Bahkan ketawadhu’an beliau tidak hanya dalam soal pengajian tetapi juga dalam kehidupan sehari-hari. Ini terbukti ketika suatu saat saya kangen rumah, lama sudah tidak pulang dan sambang orang tua, kemudian saya mencoba menghadap beliau, untuk meminta izin pulang ke rumah. Kemudian oleh Romo Yai dijawab “sampean lek sir mulih, bareng aku ae lee”, (kamu kalau ingin pulang bareng aku saja). Tiba-tiba beliau mengeluarkan mobil dan mengajak saya bersamanya, dan saya sendiri tidak mengira, akhirnya kendaraan berjalan ke Selatan ternyata menuju ke kecamatan Kras, sampai di Pasar Kras belok kiri, sampai lah ke Desa Bendosari alamat saya, di perempatan barat rumah saya disuruh turun, terus pesan“ salam dingge bapak ibukke yo lee”, kemudian beliau balik lagi ke Kediri. Masyaalloh ternyata beliau tadi hanya ingin mengantar saya pulang ke rumah santrinya ini.

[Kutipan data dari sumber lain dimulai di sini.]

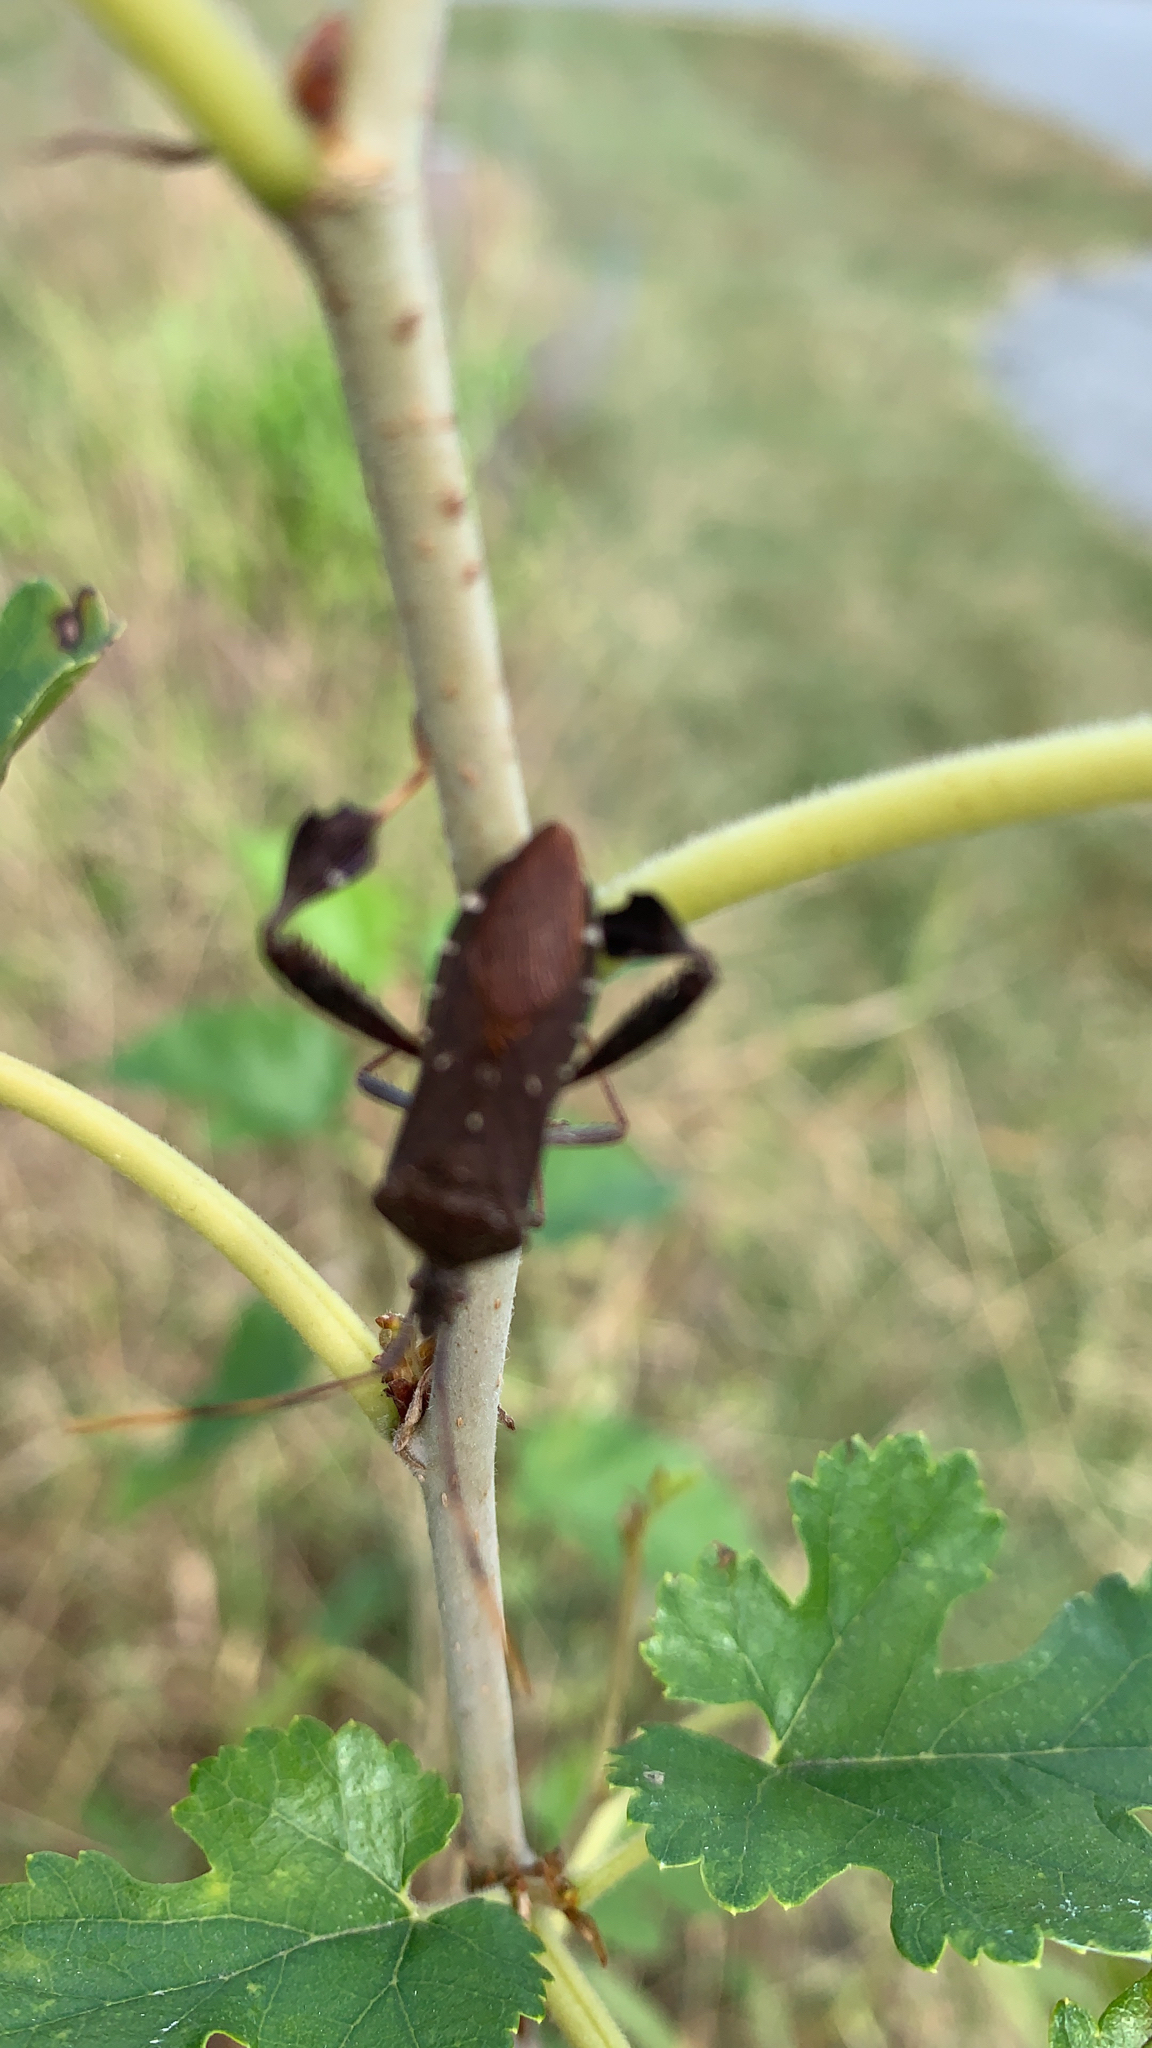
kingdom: Animalia
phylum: Arthropoda
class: Insecta
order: Hemiptera
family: Coreidae
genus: Leptoglossus
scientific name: Leptoglossus oppositus
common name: Northern leaf-footed bug
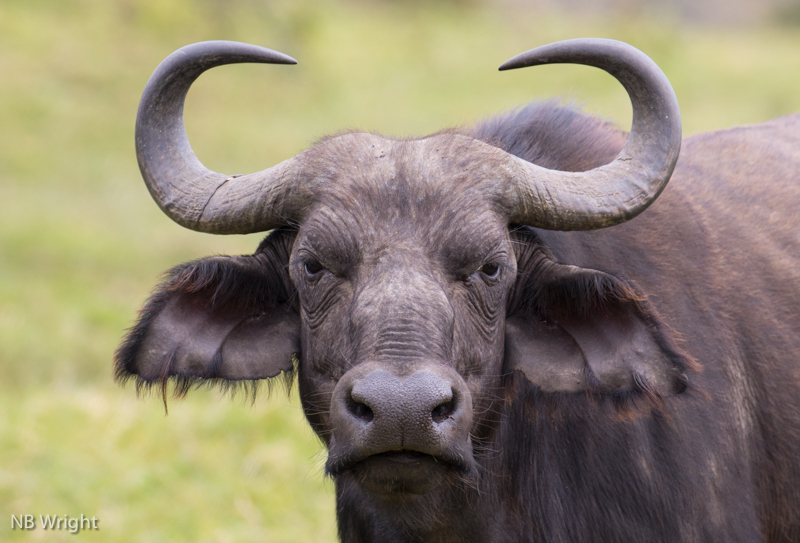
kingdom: Animalia
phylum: Chordata
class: Mammalia
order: Artiodactyla
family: Bovidae
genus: Syncerus
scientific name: Syncerus caffer
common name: African buffalo
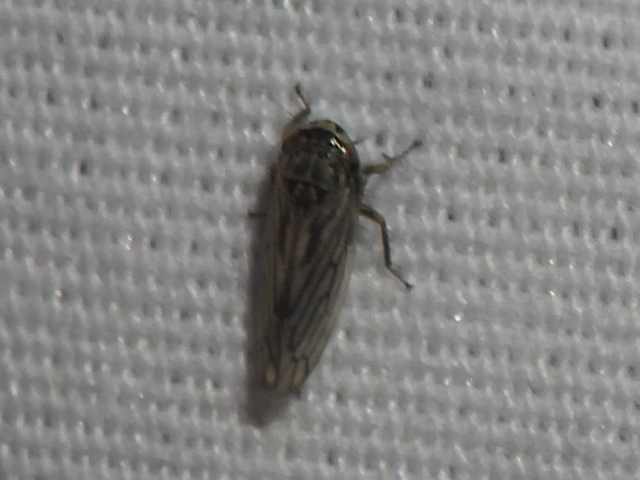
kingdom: Animalia
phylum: Arthropoda
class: Insecta
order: Hemiptera
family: Cicadellidae
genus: Exitianus
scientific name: Exitianus exitiosus
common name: Gray lawn leafhopper
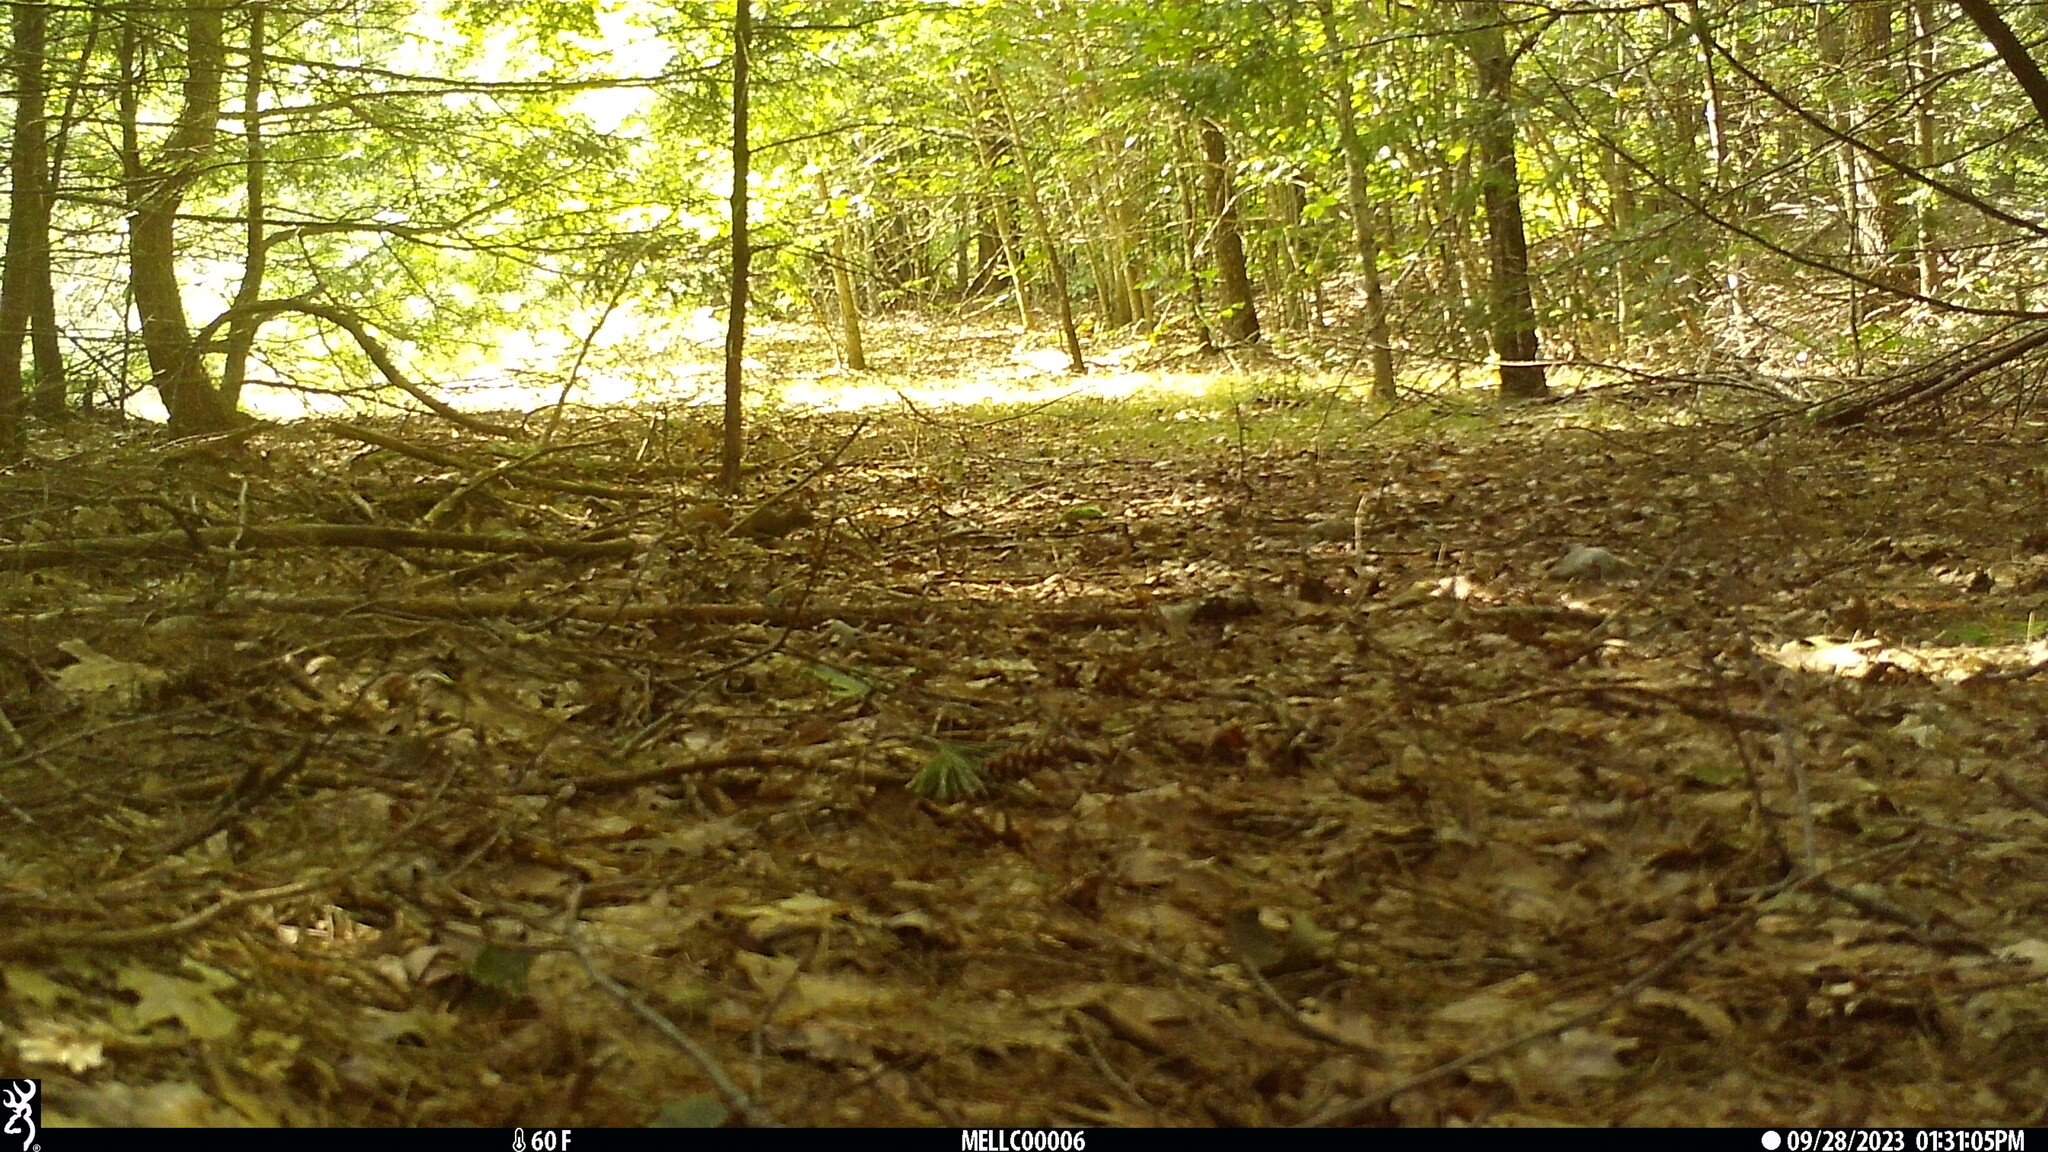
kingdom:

Tidak berhenti di situ, ekspresi ketawadhu’an beliau diperlihatkan dengan selalu menampilkan figur atau sikap yang humoris, baik dikala rapat, mengajar, mengaji, waktu bercengkrama nyantai, bersama santri, para guru, para dosen, sesama kyai, dengan pejabat, masyarakat umum menampilkan joke-joke segar. Sehingga suasana dalam majlis beliau selalu nyantai dan low profile.  Itulah sifat ketawadhuan yang beliau tunjukkan kepada saya, dan masih banyak lagi ekspresi sifat-sifat mulia, keteladanan, cermin dari keluhuran derajat dari Yai Imam Yahya Mahrus (Allahu Yarham).
Selama saya nyantri ada pengalaman yang berkaitan dengan barang antik bersama Yai Imam Yahya Mahrus. Di antaranya banyak sekali tamu-tamu dari luar kota, misalnya Rembang, Semarang, Tegal, Brebes, Jawa Barat, atau Jawa Timur sendiri sowan kepada Yai Imam untuk menawarkan barang antik yang berbagai macam bentuknya. Ada tombak, merah delima, keris, samurai, sabuk, rajah, samurai dan sebagainya. Biasanya diterima secukupnya oleh yai, kemudian memanggil saya untuk meminta tolong mengantarkan tamu kepada Bapak KH. Nurhadi Setono Rejo Kras. Sampai di ndalem KH. Nurhadi, kemudian ramah tamah, dan mendiskusikan barang yang ditawarkan atas arahan yai Imam Yahya Mahrus. Kemudian oleh H. Nurhadi biasanya barang yang ditawarkan itu terus diuji coba, dan yang menjadi obyek percobaannya selalu saya. Cara uji cobanya biasanya saya suruh memegang barangnya, kemudian Pak H. Nur memotong rambut saya. Dan anehnya, selama saya mengantarkan tamu mulai tahun 1995-2003 tidak ada satu pun barang yang berhasil untuk diujicobakan. Pelajaran untuk saya yang bisa dipetik adalah Romo Yai Imam memberikan pengajaran kepada saya tentang dunia lain, selain pengajian-pengajian yang saya dapatkan di Pesantren, yakni ternyata ada praktik jual beli barang antik juga, yang dalam pelaksanaannya harus sangat hati-hati, karena orang yang mempraktekkan barang itu tidak semua, hanya orang-orang yang memahami tentang kualitas barang antik itu.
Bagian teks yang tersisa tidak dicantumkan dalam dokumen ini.